How is Therapy Transformative?
How is Therapy Transformative?
So many times people come into therapy wanting to know what happens, how does it work? What are we doing in therapy? I think one of the important things we are doing is encouraging people to have a more intimate relationship with themselves. Without that relationship it is very difficult to make decisions, to create the life we want, to share ourselves and to love others. This relationship involves our whole body. We experience life by what flows through our body. It is not just an intellectual knowing, thinking about I am this or that, but it is taking in the whole of who we are. It is when we experience this flow of emotions, and sensation easily and without being overwhelmed that we feel alive with the richness and complexity of our life.
People who come to see me do not necessarily come in saying that they want a more intimate relationship with themselves. More often it is a result of some crisis where their life is not working in some way and they are in pain, and they want some way of stopping the pain. Understandable, who wants to feel pain? What is ironic is that the more we experience and build that relationship to ourselves we discover that we can withstand and recover from life's difficulties such as: rejection, betrayal, loss, humiliation.
We learn that we have strength and resilience. However, if we remain constricted and try to defend against pain we will remain powerless and fearful of life. Our relationship with ourselves is therefore, crucial to embracing life.
How is the relationship with the therapist important in this process?

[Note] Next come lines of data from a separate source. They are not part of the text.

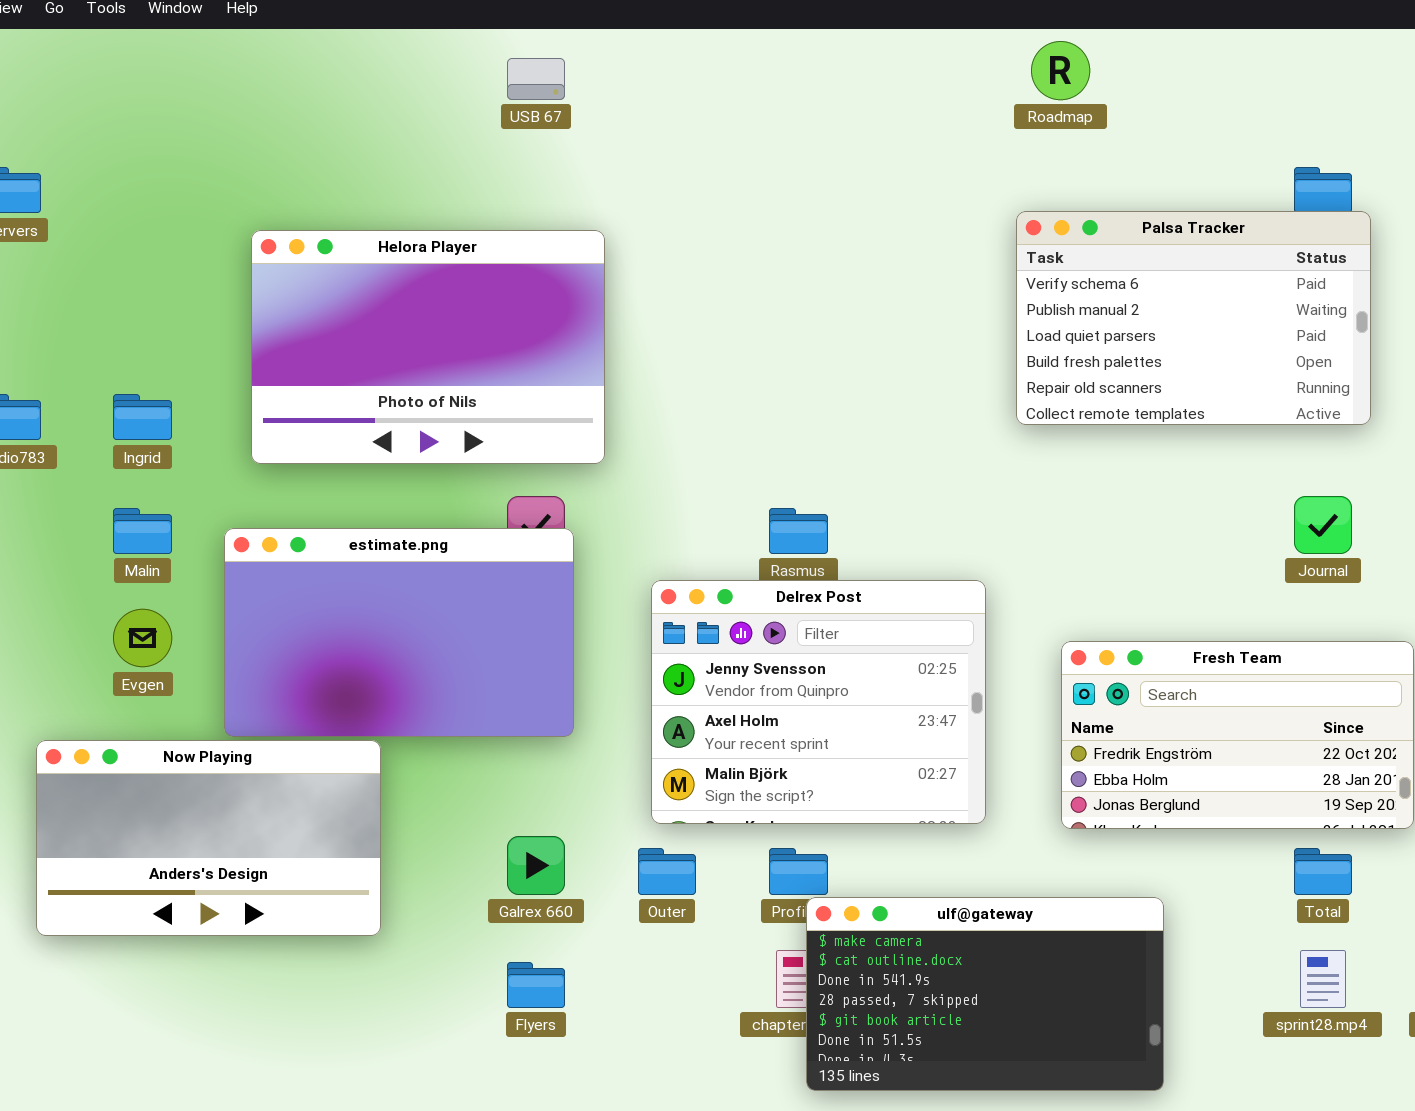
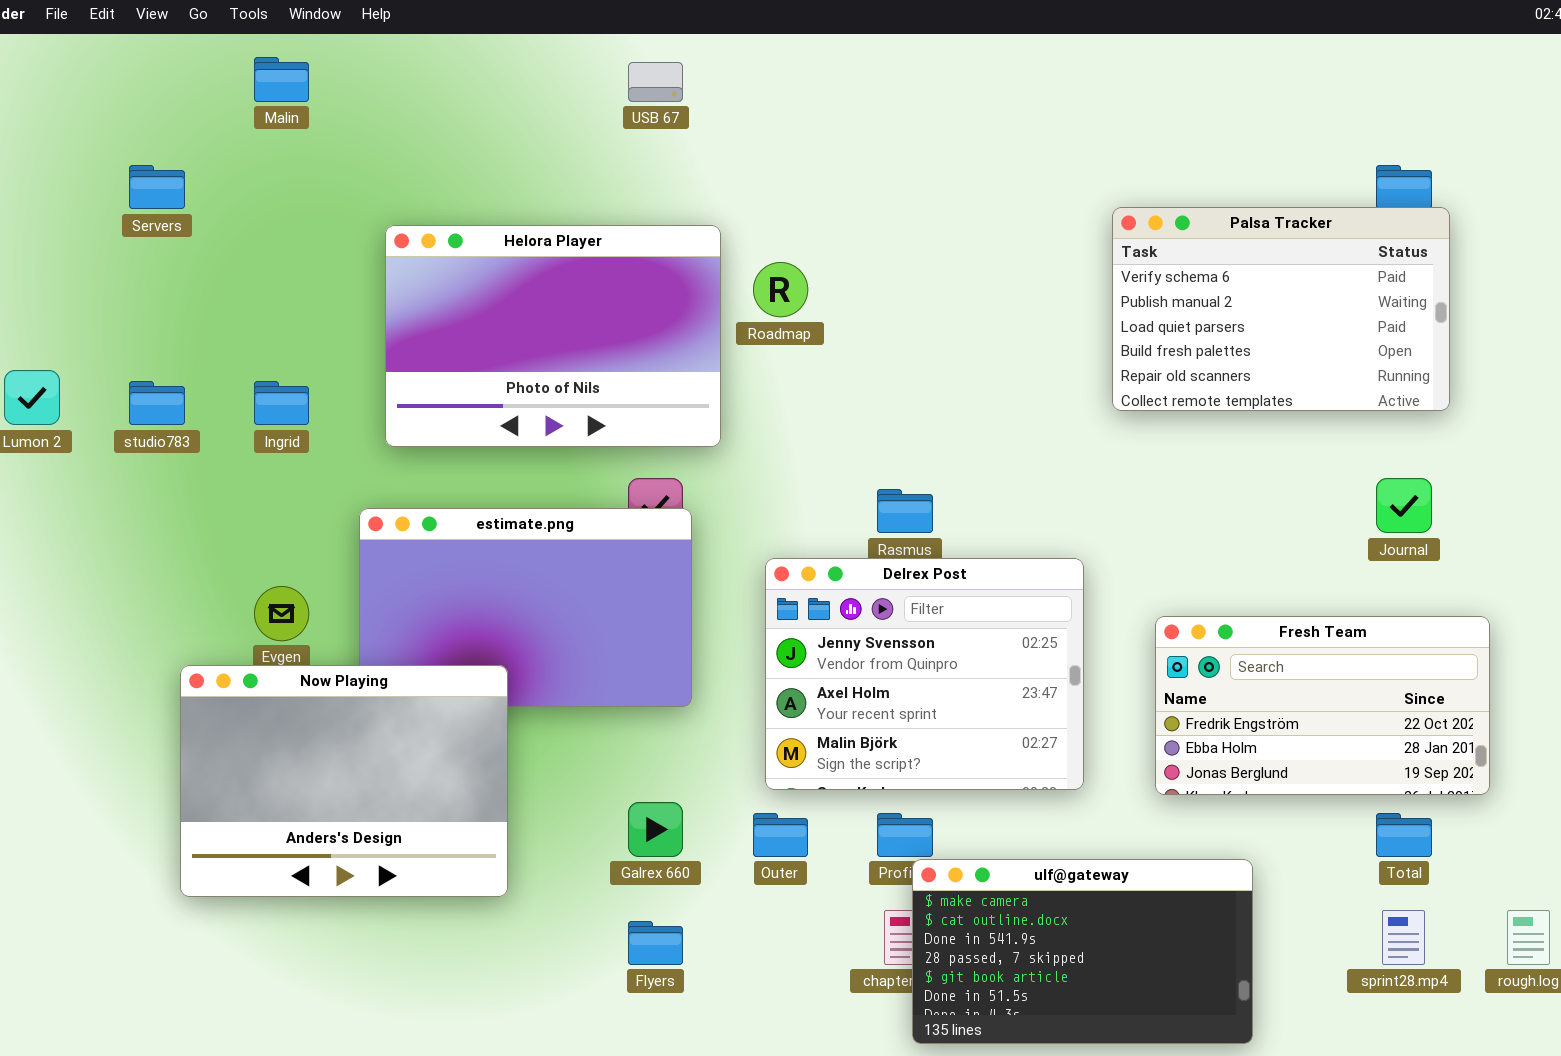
Roadmap: [1031,41,1090,100] -> [753,262,808,317], moved
Malin: [113,508,172,554] -> [254,57,309,102], moved
Now Playing: [36,740,381,936] -> [180,665,508,897], resized

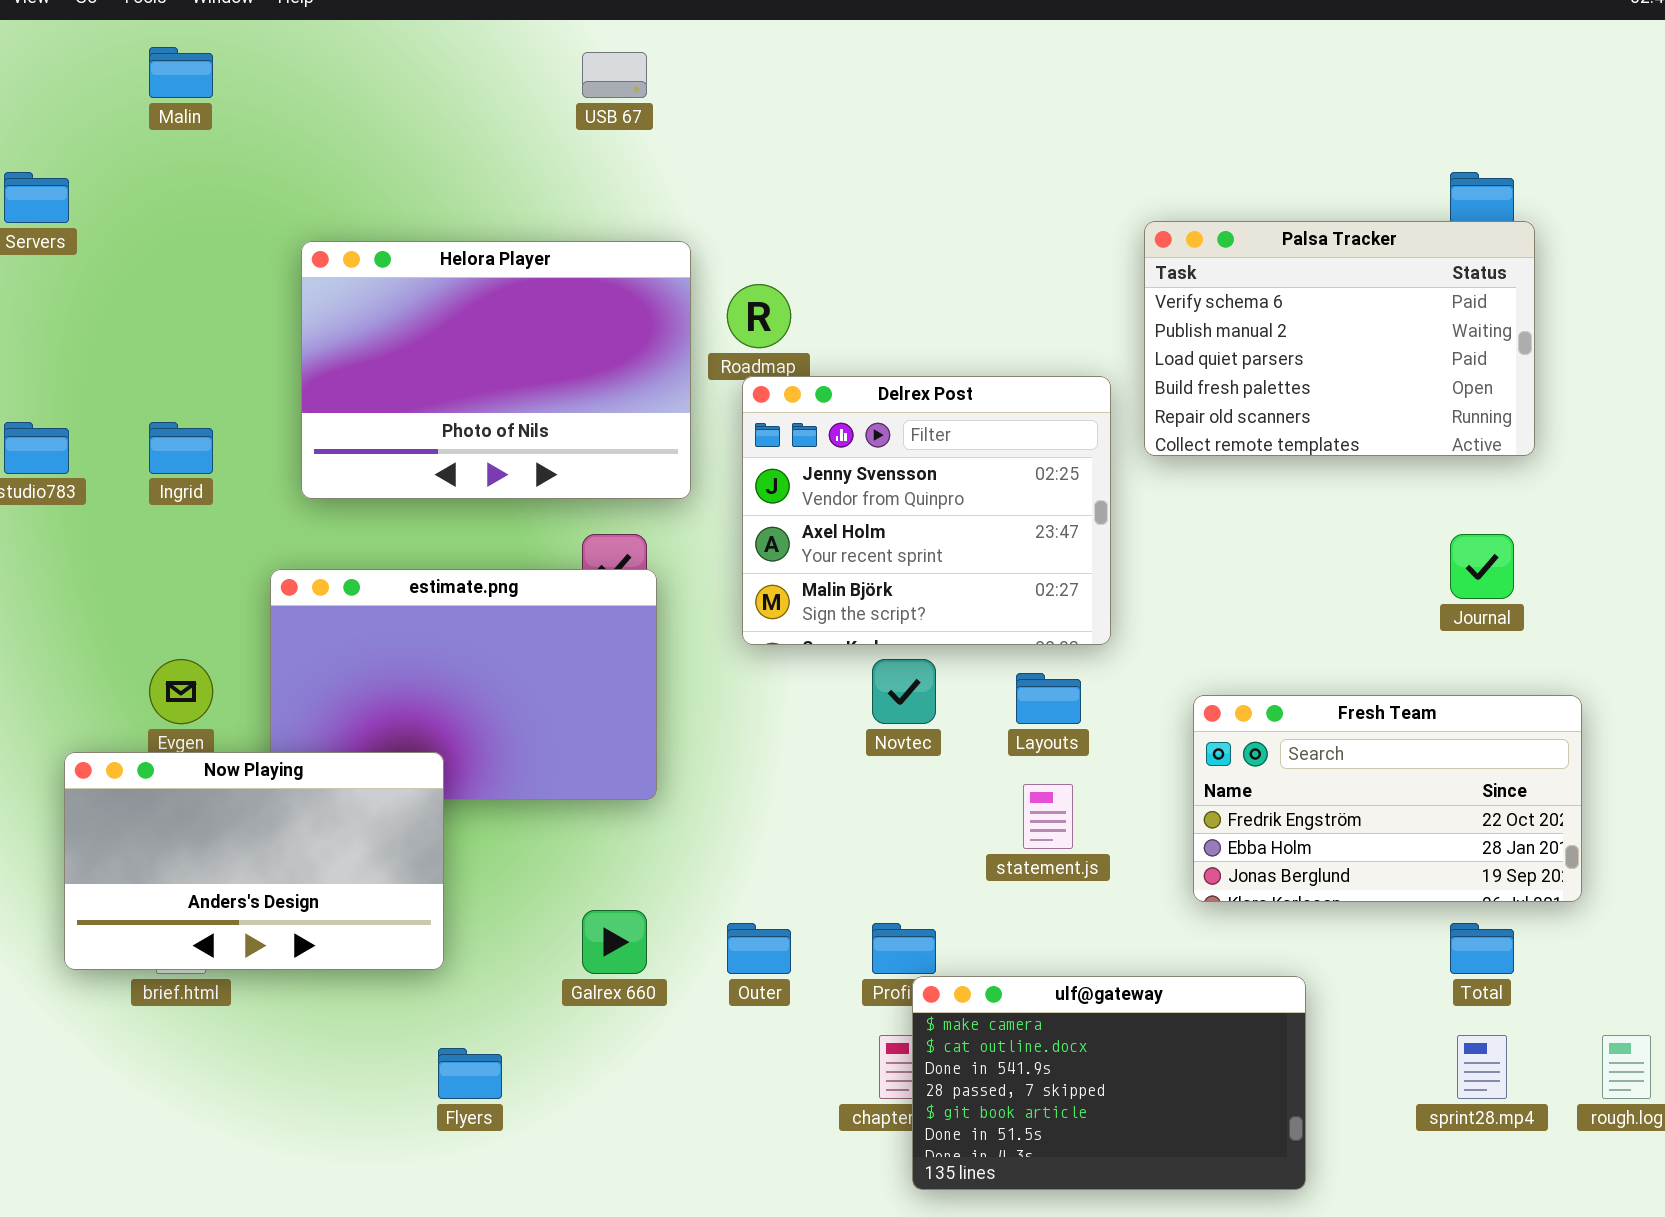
Delrex Post: [765,558,1084,790] -> [742,376,1111,645], moved
Now Playing: [180,665,508,897] -> [64,752,444,970], resized
Flyers: [628,921,683,965] -> [438,1048,502,1099], moved

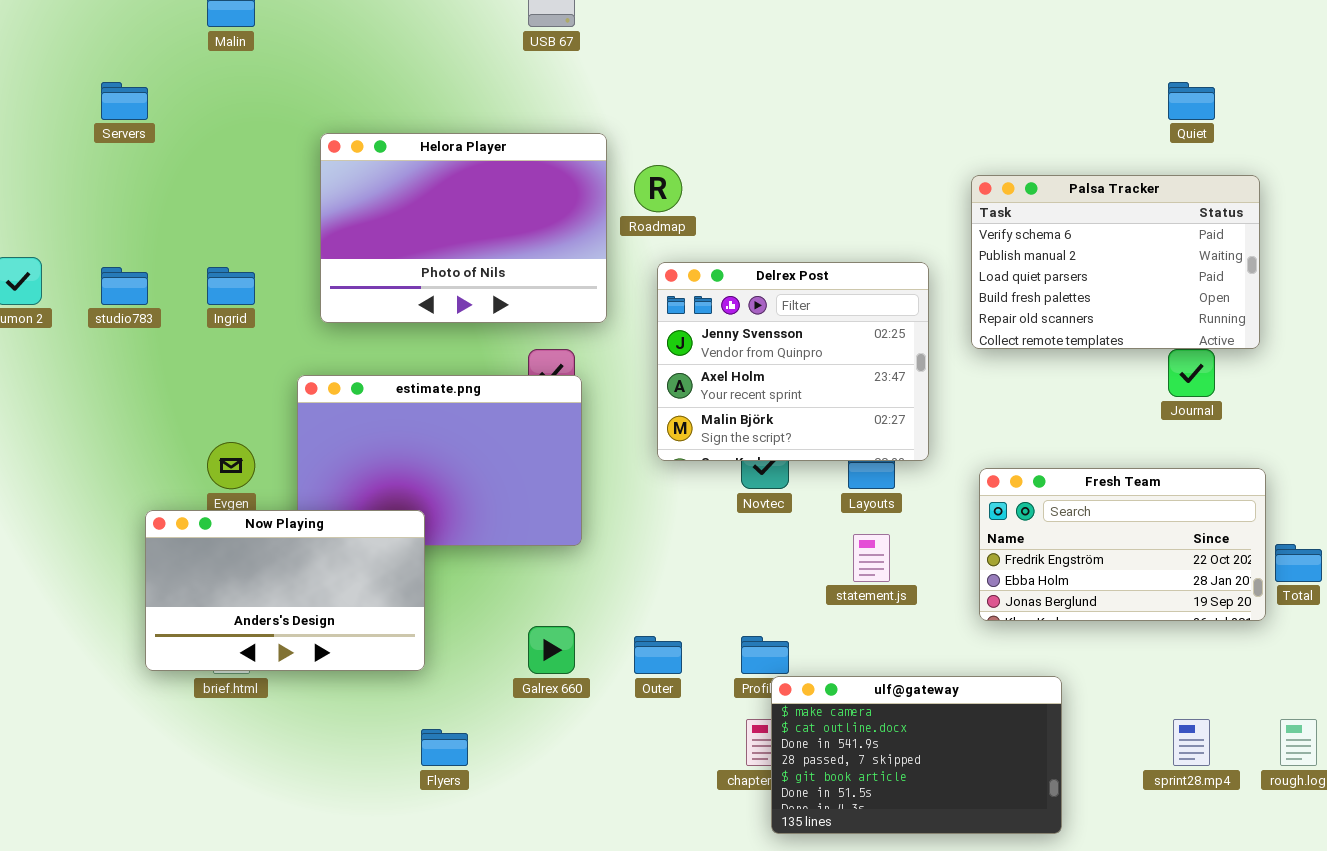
Palsa Tracker: [1144,221,1535,456] -> [971,175,1260,349], moved
Delrex Post: [742,376,1111,645] -> [657,262,929,461], moved
Total: [1450,923,1514,974] -> [1275,544,1322,582], moved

Whatever ‘issue’ we are wanting to deal: depression, anxiety, relationships, loss etc. As we examine the dynamics within ourselves we find our deepest hurts and emotional pain has, for the most part, come from relationships with significant others and their failure to recognize who we are. In other words, our feelings, desires, perspective etc was not important to those around us and we have had to adapt ourselves to deal with this. This adaptation has developed into ‘symptoms’ such as depression, anxiety, relationship difficulties, low self esteem. The relationship with the therapist provides an alternative experience of connection and facilitates a transformation of the emotional pain we carry.
One of the biggest differences in therapy vs other relationships is that the therapist’s focus and attention is on the client. My personal struggles are taken care of elsewhere and do not intrude on or distract me from being present to my clients. This is the basic contract. This gives the message that their experience matters. With this message a space is created where the person can relax into their experience and take themselves seriously. In this way, the person is encouraged to develop their relationship with themselves. If we have not been taken seriously, we can see how important this process would be.
Now that doesn’t mean it is easy for people. Focusing on one's experience can be difficult, and for good reason. As we begin to focus on our internal, physical, emotional self – painful experiences are going to get stirred up. Creating safety is important in the relationship with the therapist so that this is manageable. If we are overwhelmed we will just constrict further, and probably not want to return.
Safety
A way to think about safety is through the experience of an infant as they begin to crawl and walk. Our development comes by exploring the world and how it feels to us. The mother is (hopefully) paying attention to make sure her child doesn’t go too far and hurt themselves. And she is also not intruding on the child’s experience to prevent the child exploring, because of her own fear. Safety in therapy is similar by creating a space where you are not going too fast that you become overwhelmed, and not going too slow that nothing happens. Both of which reinforce a fear of life and living. This is the case with overprotective. They prevent the child from: having their own experience and learning by mistakes, give the message that the child’s desires are not ok, and that the world is a dangerous place.
Presence
A therapist's ability to be really tuned in to what is needed – is more than empathy or listening. It is sensing into, and being with another to facilitate a two way communication. The client experiences the therapist’s presence and attention to what is needed. Perhaps there is a need for more space around an experience, or a little push to move out of too much comfort and protection. If there is a sense of being overwhelmed then it is important to take a moment to slow it down, put our feet on the ground and feel supported before proceeding. So as this is communicated and processed the person can relax one step at a time into their experience. Through this they gain confidence to experience life, and deal with what comes their way. We learn that we don’t have to restrict our experience in order to survive.
We are hard wired to feel safe by our connection to others. Relationships are crucial to our ability to feel safe and recover from trauma. When our ability to form relationships and trust others has been compromised, it is difficult to create an experience of feeling safe in the world.
It is through this relationship with the therapist that safety and challenge provides a space to connect with yourself and others and transform emotional pain.